What you will do: Retype, exactly as they appear below, the lines between the line holding "12日に販売開始となる『ステップ ワゴン G･Eセレクション』(スーパープラチナ･メ" and the line holding "Datenschutz. Für Chöre, die oft auch", both ends included.

_ _ _

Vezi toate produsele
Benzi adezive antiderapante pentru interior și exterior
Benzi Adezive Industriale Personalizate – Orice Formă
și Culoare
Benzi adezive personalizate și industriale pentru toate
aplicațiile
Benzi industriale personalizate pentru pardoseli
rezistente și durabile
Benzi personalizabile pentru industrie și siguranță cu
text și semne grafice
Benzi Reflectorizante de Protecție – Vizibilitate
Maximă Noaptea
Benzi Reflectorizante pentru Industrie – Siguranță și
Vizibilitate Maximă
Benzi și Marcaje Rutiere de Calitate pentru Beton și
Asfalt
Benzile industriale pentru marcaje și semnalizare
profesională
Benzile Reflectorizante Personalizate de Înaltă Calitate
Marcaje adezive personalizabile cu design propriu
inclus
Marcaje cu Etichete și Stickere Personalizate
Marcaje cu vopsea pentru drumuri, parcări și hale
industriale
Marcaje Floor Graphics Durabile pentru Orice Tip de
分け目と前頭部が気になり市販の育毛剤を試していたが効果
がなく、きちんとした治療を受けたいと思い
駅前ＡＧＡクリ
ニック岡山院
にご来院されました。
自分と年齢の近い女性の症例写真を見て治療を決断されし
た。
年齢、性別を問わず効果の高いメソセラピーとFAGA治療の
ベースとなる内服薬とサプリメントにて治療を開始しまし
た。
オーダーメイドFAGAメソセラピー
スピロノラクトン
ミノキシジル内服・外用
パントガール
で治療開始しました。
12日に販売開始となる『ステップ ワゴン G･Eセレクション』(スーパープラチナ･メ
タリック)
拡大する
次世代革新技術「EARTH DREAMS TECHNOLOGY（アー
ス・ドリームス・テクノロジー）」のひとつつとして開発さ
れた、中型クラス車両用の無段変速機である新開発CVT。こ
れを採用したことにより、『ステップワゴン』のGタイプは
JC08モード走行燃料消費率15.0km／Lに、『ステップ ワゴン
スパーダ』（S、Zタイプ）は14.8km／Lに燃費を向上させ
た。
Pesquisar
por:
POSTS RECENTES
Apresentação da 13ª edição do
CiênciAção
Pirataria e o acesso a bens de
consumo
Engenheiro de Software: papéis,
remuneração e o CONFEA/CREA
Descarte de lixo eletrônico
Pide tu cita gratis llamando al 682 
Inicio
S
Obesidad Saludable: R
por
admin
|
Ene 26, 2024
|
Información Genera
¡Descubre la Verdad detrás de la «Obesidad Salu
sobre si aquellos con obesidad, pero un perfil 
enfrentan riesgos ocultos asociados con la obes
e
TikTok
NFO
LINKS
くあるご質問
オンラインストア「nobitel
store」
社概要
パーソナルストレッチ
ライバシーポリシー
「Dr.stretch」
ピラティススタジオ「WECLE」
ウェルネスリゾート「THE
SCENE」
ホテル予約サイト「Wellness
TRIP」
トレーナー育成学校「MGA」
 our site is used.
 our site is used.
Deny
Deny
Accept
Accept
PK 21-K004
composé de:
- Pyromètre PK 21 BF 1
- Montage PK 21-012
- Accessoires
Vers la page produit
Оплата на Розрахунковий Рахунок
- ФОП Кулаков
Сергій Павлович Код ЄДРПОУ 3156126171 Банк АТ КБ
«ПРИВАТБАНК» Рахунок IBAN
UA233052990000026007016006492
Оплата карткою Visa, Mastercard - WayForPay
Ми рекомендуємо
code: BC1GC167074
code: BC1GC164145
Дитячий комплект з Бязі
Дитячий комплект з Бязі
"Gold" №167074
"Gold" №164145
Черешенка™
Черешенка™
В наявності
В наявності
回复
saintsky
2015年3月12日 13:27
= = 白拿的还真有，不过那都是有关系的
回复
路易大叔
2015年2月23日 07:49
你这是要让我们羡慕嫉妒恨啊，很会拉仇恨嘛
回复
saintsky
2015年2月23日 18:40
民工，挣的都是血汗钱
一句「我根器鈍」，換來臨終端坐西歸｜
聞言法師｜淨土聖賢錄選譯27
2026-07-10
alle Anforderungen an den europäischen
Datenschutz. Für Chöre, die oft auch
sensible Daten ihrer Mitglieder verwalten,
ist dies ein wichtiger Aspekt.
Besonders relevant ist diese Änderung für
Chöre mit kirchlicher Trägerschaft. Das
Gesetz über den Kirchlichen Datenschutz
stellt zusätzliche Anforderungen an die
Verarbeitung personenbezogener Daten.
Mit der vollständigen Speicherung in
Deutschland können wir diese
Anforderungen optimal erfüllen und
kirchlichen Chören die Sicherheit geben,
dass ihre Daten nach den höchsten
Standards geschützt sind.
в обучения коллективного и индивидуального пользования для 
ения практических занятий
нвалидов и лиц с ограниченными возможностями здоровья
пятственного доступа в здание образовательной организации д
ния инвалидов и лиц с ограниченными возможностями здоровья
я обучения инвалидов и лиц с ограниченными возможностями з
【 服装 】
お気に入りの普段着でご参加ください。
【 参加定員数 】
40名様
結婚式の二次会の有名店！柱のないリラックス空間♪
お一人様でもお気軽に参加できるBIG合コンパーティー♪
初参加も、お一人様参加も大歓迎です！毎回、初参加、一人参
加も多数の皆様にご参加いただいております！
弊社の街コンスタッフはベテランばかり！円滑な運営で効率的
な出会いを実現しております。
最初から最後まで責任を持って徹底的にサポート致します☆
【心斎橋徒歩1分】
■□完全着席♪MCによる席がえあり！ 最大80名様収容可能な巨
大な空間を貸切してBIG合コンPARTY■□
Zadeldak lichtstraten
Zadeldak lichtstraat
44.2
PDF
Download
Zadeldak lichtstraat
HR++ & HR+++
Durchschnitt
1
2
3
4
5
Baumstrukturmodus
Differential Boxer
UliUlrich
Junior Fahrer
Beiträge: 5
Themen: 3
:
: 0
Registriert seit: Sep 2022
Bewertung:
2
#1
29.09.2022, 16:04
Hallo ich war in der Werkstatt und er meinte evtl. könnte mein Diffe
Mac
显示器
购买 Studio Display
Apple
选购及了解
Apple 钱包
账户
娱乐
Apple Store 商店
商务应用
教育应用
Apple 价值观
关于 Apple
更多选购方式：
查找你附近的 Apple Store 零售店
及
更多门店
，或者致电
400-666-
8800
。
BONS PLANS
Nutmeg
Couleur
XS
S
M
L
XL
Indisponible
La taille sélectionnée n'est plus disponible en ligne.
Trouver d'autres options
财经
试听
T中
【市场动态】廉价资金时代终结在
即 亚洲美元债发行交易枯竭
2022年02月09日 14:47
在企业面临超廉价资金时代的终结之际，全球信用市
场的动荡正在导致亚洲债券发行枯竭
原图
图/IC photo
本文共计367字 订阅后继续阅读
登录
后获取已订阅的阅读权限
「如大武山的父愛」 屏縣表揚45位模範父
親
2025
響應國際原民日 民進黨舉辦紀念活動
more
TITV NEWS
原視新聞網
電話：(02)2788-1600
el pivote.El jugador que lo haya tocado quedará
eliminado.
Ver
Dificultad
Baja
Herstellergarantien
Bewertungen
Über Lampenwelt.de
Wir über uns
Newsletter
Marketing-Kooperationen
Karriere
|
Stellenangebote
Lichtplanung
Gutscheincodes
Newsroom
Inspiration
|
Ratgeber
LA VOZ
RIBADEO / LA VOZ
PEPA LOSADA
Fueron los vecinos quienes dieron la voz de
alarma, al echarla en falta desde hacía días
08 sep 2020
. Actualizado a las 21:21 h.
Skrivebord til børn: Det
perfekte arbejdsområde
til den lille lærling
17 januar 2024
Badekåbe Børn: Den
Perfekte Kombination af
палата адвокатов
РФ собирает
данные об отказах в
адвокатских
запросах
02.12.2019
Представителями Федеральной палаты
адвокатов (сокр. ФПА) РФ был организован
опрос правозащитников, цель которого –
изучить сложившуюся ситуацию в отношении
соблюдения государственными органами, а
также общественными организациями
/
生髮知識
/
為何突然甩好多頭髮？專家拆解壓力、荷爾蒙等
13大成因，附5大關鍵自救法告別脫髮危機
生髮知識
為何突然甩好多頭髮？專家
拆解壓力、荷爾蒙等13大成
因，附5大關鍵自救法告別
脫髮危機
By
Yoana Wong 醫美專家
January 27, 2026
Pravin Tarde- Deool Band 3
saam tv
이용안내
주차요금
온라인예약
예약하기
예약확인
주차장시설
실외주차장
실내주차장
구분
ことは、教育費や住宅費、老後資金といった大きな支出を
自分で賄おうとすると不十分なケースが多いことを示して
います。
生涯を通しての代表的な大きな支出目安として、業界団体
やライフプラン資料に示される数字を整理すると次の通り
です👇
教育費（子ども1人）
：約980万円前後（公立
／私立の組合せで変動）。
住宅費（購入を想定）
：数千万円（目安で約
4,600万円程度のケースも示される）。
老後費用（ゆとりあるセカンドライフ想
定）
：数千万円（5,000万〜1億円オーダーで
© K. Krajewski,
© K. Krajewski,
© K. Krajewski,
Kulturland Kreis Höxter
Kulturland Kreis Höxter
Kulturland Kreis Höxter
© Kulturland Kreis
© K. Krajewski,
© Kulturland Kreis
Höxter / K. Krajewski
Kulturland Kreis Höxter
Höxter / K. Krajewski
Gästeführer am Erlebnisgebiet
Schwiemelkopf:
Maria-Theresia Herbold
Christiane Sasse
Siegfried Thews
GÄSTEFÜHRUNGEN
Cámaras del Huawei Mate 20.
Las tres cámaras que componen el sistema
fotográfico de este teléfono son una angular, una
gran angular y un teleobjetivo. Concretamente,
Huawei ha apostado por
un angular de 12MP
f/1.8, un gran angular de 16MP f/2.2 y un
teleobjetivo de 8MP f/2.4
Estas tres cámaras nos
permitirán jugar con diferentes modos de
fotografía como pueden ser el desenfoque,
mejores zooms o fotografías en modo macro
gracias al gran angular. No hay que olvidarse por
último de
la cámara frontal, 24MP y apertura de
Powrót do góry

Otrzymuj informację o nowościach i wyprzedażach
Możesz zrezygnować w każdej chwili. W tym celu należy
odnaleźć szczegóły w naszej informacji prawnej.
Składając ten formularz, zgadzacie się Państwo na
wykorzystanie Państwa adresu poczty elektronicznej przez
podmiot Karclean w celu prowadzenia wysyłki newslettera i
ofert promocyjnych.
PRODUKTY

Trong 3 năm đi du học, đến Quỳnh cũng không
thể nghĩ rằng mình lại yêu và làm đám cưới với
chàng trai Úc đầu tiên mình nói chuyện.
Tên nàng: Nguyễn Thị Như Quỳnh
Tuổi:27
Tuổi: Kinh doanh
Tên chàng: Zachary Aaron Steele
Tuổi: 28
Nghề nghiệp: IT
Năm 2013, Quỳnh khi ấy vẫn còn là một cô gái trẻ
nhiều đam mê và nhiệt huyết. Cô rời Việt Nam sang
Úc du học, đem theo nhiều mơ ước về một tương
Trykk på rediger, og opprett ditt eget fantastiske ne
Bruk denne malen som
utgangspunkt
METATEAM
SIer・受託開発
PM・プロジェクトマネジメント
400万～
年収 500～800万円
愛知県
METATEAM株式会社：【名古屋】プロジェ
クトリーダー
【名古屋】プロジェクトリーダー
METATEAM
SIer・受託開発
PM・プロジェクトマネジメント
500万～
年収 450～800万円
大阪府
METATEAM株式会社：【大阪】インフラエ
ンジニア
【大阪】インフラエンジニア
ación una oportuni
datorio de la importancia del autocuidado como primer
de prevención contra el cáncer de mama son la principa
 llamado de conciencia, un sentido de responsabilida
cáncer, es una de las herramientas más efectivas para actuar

_ _ _

Answer below:
12日に販売開始となる『ステップ ワゴン G･Eセレクション』(スーパープラチナ･メ
タリック)
拡大する
次世代革新技術「EARTH DREAMS TECHNOLOGY（アー
ス・ドリームス・テクノロジー）」のひとつつとして開発さ
れた、中型クラス車両用の無段変速機である新開発CVT。こ
れを採用したことにより、『ステップワゴン』のGタイプは
JC08モード走行燃料消費率15.0km／Lに、『ステップ ワゴン
スパーダ』（S、Zタイプ）は14.8km／Lに燃費を向上させ
た。
Pesquisar
por:
POSTS RECENTES
Apresentação da 13ª edição do
CiênciAção
Pirataria e o acesso a bens de
consumo
Engenheiro de Software: papéis,
remuneração e o CONFEA/CREA
Descarte de lixo eletrônico
Pide tu cita gratis llamando al 682 
Inicio
S
Obesidad Saludable: R
por
admin
|
Ene 26, 2024
|
Información Genera
¡Descubre la Verdad detrás de la «Obesidad Salu
sobre si aquellos con obesidad, pero un perfil 
enfrentan riesgos ocultos asociados con la obes
e
TikTok
NFO
LINKS
くあるご質問
オンラインストア「nobitel
store」
社概要
パーソナルストレッチ
ライバシーポリシー
「Dr.stretch」
ピラティススタジオ「WECLE」
ウェルネスリゾート「THE
SCENE」
ホテル予約サイト「Wellness
TRIP」
トレーナー育成学校「MGA」
 our site is used.
 our site is used.
Deny
Deny
Accept
Accept
PK 21-K004
composé de:
- Pyromètre PK 21 BF 1
- Montage PK 21-012
- Accessoires
Vers la page produit
Оплата на Розрахунковий Рахунок
- ФОП Кулаков
Сергій Павлович Код ЄДРПОУ 3156126171 Банк АТ КБ
«ПРИВАТБАНК» Рахунок IBAN
UA233052990000026007016006492
Оплата карткою Visa, Mastercard - WayForPay
Ми рекомендуємо
code: BC1GC167074
code: BC1GC164145
Дитячий комплект з Бязі
Дитячий комплект з Бязі
"Gold" №167074
"Gold" №164145
Черешенка™
Черешенка™
В наявності
В наявності
回复
saintsky
2015年3月12日 13:27
= = 白拿的还真有，不过那都是有关系的
回复
路易大叔
2015年2月23日 07:49
你这是要让我们羡慕嫉妒恨啊，很会拉仇恨嘛
回复
saintsky
2015年2月23日 18:40
民工，挣的都是血汗钱
一句「我根器鈍」，換來臨終端坐西歸｜
聞言法師｜淨土聖賢錄選譯27
2026-07-10
alle Anforderungen an den europäischen
Datenschutz. Für Chöre, die oft auch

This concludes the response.